Nous n’avons pourtant pas de répit, la jauge arrive à un seuil critique. C’est le moment de prendre son courage à deux mains et d’aller remplir le réservoir dont l’accès se trouve au milieu du pont. Plus tôt dans la soirée, j’avais recherché une autre embouchure. Sans succès, le seul point d’entrée se trouvait au milieu du pont. Nous commençons par déterrer le bidon de gasoil qui se trouve dans les équipées du cockpit sous une masse de bouts, de matériels de plongée et de pêche. Cela a déjà été une sacrée prouesse, vu les circonstances. J’écoute d’une oreille distraite et fatiguée les explications sur le fonctionnement du système de remplissage. Trop distrait, une fois au milieu du pont, je monte le système à l’envers. Christophe est furieux. Je rectifie rapidement l’erreur avant que de l’eau salée ne puisse s’introduire dans le réservoir ce qui serait une catastrophe pour notre moteur et par la même occasion pour notre destination finale. Me voila en équilibre au milieu du pont, mon dos protège l’ouverture de l’eau qui s’écrase sur moi. Le réservoir met un temps infini à se remplir. Mais l’opération est menée à son terme sans conséquence néfaste.

Finalement, ma route était bonne. Nous laissons le phare du Planier à tribord comme prévu. Quelques instants après nous longeons les masses sombres du frioul. Nous sommes en baie de Marseille. C’est sans doute l’une des rares fois où un parisien a été si content de voir les lumières de la ville phocéenne. Voila enfin les petites lueurs vertes et rouges qui marquent l’entrée du port de Pointe-Rouge. Dans la baie la force du vent est plus faible. L’angoisse est terminée, nous sommes arrivés à bon port. Nous prenons la première place inoccupée que nous trouvons. Il y avait peu de chance que l’on vienne nous en déloger par le temps qu’il faisait.

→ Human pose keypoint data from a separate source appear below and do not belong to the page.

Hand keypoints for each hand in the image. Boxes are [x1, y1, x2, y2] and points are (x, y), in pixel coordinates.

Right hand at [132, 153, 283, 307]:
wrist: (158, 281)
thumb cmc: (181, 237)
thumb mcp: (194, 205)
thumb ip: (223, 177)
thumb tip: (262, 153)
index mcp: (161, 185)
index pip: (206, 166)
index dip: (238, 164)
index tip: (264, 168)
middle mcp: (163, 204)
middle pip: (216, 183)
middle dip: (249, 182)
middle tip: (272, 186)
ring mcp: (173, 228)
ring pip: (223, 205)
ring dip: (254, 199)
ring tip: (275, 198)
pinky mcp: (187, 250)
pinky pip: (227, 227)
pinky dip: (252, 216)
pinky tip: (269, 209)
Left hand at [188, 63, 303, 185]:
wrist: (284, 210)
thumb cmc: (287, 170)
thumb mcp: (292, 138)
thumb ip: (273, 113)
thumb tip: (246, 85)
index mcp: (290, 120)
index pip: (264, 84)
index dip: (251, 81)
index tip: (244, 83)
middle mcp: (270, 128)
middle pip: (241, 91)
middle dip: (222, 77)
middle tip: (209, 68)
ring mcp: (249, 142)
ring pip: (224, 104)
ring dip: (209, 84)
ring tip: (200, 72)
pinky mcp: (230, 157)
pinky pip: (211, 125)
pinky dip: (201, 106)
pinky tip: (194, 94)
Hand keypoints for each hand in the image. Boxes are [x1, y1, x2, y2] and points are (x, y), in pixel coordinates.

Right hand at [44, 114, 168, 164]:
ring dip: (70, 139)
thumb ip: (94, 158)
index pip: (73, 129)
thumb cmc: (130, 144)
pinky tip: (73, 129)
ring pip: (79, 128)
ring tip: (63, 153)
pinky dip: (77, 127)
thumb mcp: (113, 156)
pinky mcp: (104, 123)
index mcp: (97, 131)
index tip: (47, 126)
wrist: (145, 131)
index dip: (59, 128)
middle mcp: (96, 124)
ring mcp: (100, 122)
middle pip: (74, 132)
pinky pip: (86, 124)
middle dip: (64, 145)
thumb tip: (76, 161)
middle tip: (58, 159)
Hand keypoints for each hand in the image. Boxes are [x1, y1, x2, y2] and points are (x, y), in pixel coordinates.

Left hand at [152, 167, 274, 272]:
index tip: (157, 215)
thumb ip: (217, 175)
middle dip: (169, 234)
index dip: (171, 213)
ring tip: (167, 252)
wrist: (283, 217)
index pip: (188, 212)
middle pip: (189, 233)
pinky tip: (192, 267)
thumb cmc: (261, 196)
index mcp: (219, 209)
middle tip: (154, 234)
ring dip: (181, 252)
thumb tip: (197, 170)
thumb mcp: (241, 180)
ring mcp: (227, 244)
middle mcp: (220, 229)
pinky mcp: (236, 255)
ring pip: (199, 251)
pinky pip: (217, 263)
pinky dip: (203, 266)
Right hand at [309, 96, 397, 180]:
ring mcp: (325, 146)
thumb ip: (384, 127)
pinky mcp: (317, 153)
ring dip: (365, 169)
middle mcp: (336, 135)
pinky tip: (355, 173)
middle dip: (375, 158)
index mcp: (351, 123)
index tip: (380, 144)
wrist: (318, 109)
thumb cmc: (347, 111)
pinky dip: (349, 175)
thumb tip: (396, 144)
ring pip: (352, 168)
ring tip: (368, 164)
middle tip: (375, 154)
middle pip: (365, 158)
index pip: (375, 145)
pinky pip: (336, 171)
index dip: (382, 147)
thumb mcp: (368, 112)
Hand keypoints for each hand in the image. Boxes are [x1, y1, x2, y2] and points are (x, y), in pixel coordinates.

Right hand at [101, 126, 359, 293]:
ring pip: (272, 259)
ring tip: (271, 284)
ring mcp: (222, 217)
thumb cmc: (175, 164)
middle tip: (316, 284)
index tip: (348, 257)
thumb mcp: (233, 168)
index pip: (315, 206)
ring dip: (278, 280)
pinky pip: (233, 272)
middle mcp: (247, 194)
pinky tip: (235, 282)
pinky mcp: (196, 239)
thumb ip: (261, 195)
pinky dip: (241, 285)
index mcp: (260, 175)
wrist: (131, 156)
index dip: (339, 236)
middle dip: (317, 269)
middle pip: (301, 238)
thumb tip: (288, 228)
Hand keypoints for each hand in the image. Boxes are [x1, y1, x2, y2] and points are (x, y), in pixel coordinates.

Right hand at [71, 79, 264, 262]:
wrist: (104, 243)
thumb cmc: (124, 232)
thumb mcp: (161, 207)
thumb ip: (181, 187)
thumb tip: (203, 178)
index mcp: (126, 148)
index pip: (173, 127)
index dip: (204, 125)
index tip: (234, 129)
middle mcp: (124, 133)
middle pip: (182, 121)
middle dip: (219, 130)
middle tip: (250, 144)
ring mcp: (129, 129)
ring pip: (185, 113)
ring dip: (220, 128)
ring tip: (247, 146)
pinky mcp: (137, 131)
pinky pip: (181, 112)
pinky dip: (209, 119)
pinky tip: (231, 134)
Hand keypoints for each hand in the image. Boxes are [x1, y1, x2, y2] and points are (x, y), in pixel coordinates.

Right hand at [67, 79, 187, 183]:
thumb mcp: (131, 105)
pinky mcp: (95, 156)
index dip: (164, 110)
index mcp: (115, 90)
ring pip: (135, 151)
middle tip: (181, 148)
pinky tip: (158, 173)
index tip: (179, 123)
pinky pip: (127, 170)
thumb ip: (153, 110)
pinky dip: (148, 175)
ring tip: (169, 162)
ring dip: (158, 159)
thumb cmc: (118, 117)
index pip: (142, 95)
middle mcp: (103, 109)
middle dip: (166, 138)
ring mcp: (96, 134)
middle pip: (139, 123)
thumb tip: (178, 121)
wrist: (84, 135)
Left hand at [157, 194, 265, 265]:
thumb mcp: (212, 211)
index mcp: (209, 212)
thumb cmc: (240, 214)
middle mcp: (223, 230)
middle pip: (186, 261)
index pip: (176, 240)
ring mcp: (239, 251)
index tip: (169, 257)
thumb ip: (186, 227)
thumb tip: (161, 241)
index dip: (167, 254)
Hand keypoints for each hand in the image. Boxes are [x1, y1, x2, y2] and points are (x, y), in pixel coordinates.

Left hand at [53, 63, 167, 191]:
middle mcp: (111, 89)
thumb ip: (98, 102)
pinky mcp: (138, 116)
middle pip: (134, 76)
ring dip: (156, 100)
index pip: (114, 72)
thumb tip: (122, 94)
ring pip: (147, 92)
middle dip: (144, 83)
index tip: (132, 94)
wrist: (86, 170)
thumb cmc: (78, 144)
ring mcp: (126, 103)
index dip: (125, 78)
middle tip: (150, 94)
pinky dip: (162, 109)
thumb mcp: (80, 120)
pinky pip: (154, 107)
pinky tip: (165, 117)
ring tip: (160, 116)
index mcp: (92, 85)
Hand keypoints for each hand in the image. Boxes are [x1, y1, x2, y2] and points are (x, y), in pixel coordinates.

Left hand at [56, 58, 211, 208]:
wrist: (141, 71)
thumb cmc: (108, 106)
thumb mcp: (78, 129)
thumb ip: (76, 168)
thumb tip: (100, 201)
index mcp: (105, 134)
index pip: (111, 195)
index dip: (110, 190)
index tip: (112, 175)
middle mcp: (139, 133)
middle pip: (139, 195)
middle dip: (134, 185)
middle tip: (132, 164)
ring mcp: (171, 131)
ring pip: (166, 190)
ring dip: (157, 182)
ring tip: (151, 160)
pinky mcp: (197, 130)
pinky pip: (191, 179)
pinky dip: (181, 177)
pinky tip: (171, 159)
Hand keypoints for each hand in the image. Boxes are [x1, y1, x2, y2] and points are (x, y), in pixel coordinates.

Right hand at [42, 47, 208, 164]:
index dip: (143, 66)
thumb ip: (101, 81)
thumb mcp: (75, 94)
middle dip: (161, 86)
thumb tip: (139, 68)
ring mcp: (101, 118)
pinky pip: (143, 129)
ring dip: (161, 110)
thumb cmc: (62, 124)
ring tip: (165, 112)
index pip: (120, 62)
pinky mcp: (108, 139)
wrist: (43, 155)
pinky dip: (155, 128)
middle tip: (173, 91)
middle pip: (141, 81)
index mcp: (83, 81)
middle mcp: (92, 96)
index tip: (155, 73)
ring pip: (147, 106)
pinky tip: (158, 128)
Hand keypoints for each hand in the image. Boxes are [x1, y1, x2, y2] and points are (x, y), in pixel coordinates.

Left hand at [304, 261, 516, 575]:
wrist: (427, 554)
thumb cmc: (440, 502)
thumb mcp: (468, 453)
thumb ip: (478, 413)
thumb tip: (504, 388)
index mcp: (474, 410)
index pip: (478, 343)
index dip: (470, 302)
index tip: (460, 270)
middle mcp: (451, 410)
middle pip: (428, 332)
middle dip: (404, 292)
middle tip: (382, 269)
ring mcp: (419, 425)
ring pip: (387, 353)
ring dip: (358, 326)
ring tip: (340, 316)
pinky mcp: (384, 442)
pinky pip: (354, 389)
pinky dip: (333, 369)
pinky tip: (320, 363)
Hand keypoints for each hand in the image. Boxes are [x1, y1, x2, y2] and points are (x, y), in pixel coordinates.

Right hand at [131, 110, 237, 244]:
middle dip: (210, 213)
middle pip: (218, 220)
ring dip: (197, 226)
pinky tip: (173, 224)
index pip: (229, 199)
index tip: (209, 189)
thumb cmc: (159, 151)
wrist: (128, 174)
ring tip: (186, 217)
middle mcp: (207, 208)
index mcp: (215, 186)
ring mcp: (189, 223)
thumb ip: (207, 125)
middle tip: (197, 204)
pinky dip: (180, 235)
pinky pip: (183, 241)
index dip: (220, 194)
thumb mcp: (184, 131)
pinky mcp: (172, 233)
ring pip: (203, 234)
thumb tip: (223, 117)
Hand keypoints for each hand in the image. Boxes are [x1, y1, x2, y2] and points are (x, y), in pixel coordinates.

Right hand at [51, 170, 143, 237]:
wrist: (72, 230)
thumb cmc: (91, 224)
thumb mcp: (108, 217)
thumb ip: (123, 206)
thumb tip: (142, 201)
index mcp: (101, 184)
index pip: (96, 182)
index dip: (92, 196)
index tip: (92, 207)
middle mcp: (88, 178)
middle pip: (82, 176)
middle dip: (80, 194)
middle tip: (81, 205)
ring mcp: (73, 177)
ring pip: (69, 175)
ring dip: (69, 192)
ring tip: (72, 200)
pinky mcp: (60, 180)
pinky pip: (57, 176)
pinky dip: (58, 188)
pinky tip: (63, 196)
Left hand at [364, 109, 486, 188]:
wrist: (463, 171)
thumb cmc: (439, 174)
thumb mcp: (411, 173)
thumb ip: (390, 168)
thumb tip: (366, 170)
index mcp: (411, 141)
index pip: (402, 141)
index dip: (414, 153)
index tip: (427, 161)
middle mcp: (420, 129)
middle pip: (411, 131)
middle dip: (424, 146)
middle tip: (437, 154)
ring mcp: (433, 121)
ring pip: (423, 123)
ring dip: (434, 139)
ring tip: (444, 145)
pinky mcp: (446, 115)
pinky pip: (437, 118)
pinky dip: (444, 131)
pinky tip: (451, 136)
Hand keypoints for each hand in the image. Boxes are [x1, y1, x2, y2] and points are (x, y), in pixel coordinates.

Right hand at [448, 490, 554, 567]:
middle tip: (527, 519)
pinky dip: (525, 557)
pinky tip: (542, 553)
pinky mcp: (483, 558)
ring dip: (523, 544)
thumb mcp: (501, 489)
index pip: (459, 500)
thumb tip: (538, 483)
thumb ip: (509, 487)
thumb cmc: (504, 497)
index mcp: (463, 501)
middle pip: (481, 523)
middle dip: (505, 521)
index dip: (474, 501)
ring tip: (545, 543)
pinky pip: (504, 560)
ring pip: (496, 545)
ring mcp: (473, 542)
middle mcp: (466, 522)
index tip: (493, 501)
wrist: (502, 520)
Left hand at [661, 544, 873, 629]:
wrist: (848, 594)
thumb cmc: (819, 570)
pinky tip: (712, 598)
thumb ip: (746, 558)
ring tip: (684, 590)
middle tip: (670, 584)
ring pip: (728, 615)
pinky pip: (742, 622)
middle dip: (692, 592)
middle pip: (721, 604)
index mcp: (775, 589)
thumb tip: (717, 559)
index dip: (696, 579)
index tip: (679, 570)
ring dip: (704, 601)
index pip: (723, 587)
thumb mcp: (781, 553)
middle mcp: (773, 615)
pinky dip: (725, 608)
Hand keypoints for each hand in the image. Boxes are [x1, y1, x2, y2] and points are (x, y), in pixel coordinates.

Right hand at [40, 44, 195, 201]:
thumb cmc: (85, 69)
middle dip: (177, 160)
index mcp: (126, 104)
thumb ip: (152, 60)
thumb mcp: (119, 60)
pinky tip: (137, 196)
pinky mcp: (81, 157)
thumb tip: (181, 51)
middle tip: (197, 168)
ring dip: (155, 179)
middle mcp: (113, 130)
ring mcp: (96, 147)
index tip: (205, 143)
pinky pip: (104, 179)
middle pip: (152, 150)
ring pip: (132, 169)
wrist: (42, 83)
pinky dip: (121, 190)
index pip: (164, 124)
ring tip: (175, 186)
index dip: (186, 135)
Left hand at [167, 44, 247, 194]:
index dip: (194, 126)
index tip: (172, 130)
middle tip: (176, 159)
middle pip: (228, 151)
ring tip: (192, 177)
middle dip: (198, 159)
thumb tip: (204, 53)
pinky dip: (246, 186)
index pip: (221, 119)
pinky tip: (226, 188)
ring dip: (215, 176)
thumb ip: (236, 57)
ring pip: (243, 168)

La femme de Christophe et les enfants montent à l’appartement de Marseille. Nous sommes plus que 2 sur le voilier. Je vais chercher le journal pour voir ce qu'ils racontent sur cette tempête. Je découvre que nous n'étions pas les seuls dans la panade.
le Kalinga à Marseille après la tempête


Nous ne sommes plus que 2 sur le voilier. Le hors-bord (un « promène-couillons » comme l’appelle les voileux que nous sommes) à qui nous avons pris la place, se présente pendant leur absence. Au moment où nous longeons le quai nous apercevons les enfants. J’attrape le ravitaillement en marche. Direction le port d’attache de « condiments ». Encore une journée de mer alors que nous sommes complètement épuisés. Nous avons beaucoup d’heures de sommeil à rattraper. Le temps sera bon pour nous, même si à plusieurs reprises nous observons de violents orages dont la route évitera finalement la notre.

Maintenant quand je regarde la scène finale du film "En pleine Tempête", c'est avec des frissons que je suis des yeux le bateau qui escalade la vague fatale.